The last thing Heather and Lisa Albinson wanted to do was make trouble for their church. They’d met and fallen in love at First Covenant in downtown Minneapolis. Both were members of the church band, and they wanted the band leader—a dear friend of theirs—to officiate their wedding. This place was part of their love story. But when they got married in 2014, they decided to do it offsite, just in case.
First Covenant still got in trouble, and so did its pastor, Dan Collison. Though the women hadn’t married at the church, Collison had allowed a staff member to perform the ceremony. Furthermore, he had a policy of offering sacraments like baptism to everyone—regardless of race, gender, or sexuality.
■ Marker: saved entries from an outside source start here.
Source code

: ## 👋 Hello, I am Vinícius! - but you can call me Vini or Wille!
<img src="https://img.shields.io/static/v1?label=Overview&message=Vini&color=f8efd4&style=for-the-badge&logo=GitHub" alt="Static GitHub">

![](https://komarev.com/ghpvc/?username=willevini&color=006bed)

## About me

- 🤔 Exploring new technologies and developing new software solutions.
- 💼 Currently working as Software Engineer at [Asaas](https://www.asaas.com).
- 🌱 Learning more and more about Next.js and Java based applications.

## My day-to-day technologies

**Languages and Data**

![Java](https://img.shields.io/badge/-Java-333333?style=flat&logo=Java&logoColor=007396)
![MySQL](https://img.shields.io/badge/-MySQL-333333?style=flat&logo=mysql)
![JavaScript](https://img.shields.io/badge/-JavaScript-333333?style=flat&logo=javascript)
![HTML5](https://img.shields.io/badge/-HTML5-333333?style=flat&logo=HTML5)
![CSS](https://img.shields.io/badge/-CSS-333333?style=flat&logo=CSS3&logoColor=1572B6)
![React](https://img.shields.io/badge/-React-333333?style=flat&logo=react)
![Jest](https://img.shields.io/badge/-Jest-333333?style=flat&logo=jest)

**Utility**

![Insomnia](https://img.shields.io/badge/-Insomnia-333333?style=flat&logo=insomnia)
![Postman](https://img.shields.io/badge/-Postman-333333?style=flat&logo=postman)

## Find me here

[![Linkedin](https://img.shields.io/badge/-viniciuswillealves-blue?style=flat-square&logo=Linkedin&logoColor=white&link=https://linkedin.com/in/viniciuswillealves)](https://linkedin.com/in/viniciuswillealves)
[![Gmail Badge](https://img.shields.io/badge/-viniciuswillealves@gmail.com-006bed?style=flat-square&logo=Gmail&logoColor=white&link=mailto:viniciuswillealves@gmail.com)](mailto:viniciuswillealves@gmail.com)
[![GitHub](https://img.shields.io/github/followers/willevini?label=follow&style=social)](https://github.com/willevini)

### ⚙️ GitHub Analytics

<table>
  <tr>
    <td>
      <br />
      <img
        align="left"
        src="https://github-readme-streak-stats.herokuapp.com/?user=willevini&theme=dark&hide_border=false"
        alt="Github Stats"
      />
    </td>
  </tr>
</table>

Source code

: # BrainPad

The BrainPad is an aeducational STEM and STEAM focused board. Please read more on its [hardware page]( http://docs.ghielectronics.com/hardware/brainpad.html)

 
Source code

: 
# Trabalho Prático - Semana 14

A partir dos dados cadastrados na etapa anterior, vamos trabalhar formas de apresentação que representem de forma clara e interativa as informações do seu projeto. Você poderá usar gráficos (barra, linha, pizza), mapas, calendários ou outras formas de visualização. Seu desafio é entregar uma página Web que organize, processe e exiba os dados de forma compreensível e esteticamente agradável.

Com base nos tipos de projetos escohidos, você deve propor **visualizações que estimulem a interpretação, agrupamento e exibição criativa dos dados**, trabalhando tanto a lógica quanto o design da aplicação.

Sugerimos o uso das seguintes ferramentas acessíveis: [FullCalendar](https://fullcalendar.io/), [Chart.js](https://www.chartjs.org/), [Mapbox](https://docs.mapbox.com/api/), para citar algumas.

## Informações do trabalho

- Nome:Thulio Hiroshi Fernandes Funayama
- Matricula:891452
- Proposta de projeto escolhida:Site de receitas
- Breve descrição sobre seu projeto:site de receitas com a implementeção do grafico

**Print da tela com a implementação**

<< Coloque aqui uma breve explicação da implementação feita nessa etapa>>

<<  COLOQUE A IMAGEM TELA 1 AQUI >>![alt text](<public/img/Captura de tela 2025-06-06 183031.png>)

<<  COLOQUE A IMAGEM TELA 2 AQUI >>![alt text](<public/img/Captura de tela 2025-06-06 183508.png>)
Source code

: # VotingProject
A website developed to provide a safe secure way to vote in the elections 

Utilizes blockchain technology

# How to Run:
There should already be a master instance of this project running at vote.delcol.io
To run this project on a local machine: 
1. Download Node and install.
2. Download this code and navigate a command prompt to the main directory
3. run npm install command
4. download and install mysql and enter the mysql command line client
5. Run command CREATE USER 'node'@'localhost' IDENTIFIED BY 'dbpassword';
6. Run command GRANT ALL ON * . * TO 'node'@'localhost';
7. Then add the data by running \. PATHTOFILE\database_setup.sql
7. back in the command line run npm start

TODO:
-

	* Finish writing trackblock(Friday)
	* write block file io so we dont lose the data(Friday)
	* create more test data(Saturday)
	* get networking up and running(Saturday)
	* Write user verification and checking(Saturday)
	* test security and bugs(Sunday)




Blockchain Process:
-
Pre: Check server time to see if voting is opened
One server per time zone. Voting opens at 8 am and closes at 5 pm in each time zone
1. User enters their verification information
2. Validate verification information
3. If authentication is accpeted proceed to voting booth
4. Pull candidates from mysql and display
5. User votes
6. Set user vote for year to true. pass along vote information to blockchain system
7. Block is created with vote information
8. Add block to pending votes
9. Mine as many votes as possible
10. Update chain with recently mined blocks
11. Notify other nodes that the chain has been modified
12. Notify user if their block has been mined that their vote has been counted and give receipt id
That’s how Collison has done things for 10 years. His church contains a homeless shelter and a nonreligious arts collective, plus a plan to build affordable housing in the parking lot. Inclusivity and openness are part of his mission. And that’s what put him “out of harmony” with the rest of the Evangelical Covenant Church.
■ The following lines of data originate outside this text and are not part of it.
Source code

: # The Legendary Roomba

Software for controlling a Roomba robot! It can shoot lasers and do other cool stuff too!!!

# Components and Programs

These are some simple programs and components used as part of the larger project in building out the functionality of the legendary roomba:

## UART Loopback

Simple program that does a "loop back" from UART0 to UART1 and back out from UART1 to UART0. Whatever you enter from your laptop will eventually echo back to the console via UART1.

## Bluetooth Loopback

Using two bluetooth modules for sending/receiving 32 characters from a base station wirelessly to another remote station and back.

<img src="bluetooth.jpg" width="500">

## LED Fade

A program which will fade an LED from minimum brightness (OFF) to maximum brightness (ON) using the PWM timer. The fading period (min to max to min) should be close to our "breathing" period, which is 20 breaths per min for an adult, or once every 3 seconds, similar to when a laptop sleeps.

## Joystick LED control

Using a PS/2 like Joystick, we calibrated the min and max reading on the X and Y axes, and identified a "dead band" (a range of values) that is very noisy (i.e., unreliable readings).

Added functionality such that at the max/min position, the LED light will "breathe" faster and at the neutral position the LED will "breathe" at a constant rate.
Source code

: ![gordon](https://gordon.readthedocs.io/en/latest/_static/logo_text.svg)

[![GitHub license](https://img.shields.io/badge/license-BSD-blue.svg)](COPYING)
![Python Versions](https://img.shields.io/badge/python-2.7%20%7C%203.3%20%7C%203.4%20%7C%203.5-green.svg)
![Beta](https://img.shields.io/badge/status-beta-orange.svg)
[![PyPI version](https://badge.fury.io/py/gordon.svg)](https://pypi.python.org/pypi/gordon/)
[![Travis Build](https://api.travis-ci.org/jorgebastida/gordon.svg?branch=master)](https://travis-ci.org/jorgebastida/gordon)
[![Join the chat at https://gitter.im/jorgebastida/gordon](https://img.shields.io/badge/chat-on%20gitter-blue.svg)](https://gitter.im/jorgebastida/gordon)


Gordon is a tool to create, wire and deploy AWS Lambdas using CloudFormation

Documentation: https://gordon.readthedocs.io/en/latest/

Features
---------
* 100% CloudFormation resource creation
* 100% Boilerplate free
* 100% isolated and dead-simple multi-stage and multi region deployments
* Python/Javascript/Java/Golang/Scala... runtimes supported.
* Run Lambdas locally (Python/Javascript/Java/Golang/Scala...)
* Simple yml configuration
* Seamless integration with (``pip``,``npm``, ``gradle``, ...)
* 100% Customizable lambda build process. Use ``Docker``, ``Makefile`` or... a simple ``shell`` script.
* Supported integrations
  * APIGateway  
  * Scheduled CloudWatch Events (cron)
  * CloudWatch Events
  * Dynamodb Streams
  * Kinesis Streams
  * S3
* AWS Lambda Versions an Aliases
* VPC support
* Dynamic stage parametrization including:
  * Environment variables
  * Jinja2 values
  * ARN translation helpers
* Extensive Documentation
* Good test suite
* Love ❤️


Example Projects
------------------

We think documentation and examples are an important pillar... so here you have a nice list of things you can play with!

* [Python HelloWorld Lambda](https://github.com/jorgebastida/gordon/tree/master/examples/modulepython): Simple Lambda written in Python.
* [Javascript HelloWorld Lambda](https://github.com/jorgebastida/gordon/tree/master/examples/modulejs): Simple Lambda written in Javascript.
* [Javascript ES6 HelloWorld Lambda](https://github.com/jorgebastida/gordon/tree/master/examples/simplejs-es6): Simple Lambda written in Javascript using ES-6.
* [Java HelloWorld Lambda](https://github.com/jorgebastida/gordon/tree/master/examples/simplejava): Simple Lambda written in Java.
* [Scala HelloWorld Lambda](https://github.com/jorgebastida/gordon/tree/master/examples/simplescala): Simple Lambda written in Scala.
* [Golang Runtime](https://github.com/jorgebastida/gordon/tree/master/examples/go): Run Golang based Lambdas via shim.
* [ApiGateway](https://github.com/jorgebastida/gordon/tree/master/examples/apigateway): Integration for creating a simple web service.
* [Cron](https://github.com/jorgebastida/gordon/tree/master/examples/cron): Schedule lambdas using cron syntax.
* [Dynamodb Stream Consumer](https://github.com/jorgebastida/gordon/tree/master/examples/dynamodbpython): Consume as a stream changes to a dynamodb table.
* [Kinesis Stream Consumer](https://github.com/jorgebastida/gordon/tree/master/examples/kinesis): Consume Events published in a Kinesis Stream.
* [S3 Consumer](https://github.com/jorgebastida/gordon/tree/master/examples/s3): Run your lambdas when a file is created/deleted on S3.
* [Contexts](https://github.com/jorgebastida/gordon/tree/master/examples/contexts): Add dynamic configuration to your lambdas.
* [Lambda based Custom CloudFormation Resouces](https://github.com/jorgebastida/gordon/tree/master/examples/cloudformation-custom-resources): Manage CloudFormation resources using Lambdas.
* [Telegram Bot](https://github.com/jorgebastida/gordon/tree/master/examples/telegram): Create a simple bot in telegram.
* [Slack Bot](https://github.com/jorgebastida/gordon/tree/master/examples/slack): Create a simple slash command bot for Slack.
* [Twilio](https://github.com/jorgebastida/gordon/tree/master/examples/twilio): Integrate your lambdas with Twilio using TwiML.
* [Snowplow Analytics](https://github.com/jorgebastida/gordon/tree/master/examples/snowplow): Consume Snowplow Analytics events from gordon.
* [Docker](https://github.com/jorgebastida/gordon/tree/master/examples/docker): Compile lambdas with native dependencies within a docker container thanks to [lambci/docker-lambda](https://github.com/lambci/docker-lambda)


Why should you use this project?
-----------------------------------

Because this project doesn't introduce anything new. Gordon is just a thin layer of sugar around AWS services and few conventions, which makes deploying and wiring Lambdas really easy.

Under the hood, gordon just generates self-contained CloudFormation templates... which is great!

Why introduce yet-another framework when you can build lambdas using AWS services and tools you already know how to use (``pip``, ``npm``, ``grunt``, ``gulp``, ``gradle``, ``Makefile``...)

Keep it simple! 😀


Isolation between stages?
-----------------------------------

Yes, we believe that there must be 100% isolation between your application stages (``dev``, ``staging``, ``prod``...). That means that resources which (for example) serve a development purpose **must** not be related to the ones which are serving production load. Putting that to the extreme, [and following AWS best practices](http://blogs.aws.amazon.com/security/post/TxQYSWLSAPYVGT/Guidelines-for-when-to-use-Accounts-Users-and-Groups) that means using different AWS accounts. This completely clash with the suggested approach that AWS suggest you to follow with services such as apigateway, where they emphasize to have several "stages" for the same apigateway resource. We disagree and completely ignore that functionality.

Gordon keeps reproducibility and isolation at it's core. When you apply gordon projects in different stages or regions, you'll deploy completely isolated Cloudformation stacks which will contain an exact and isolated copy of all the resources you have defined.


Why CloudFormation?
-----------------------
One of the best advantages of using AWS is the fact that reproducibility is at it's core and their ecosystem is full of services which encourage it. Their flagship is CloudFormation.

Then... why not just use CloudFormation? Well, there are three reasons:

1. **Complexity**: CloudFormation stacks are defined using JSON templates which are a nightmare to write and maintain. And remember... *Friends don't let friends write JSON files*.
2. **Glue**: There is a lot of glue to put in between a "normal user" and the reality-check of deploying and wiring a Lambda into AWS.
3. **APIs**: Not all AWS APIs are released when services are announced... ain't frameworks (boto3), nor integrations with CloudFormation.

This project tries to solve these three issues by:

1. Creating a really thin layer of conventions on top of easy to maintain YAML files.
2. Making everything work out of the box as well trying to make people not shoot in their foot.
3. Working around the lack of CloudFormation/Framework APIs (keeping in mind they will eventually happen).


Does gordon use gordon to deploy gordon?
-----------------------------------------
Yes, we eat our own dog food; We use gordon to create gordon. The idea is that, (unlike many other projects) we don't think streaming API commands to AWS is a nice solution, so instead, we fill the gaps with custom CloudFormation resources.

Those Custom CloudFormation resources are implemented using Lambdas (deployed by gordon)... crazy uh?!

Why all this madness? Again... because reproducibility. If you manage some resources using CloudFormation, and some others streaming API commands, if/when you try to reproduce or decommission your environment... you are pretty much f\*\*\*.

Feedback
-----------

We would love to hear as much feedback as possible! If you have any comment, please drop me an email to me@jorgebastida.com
Five years after the Albinsons’ marriage, they traveled to Omaha with Collison to plead their case before denominational leaders. In the end, 75 percent of the assembled leaders voted to kick Collison and his entire church out of the faith. It’s the first time in its 130-year history that a minister or a church has been evicted.
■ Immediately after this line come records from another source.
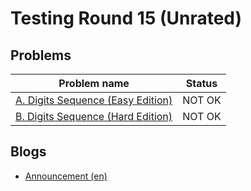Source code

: # Testing Round 15 (Unrated)

## Problems

|Problem name|Status|
|------------|---------|
| [A. Digits Sequence (Easy Edition)](problems/A._Digits_Sequence_(Easy_Edition).md)|NOT OK|
| [B. Digits Sequence (Hard Edition)](problems/B._Digits_Sequence_(Hard_Edition).md)|NOT OK|
## Blogs

- [Announcement (en)](blogs/Announcement_(en).md)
Collison was “deeply saddened” by what happened. But it wasn’t the end. The downtown church had no debts. It owned its building and its name. The denomination couldn’t take those away. So the three of them returned to Minneapolis in order to move forward together as a congregation.
He says even with the “pain” of rejection, their first Sunday back from Omaha felt like “an Easter.” There was weeping, joy, clarity—a hard reset. It was time to pick up the pieces and build a church in their own image. A church where everyone would be welcome.
It’s been six months since the Omaha decision. About 100 new people have been exploring the congregation—many of them queer. The next year will be about holding meetings, getting to know the new folks, and deciding who they want to be as a church.
“I have done a lot of soul-searching about the failure of the Christian religion to prepare me and others for this moment,” he says—a moment when his church and the surrounding community have loved and “held” one another unconditionally, while the larger structure around them “wasn’t prepared for the task.”
But for now, he says, they will “breathe,” “sit still,” and get an unobstructed look at the future.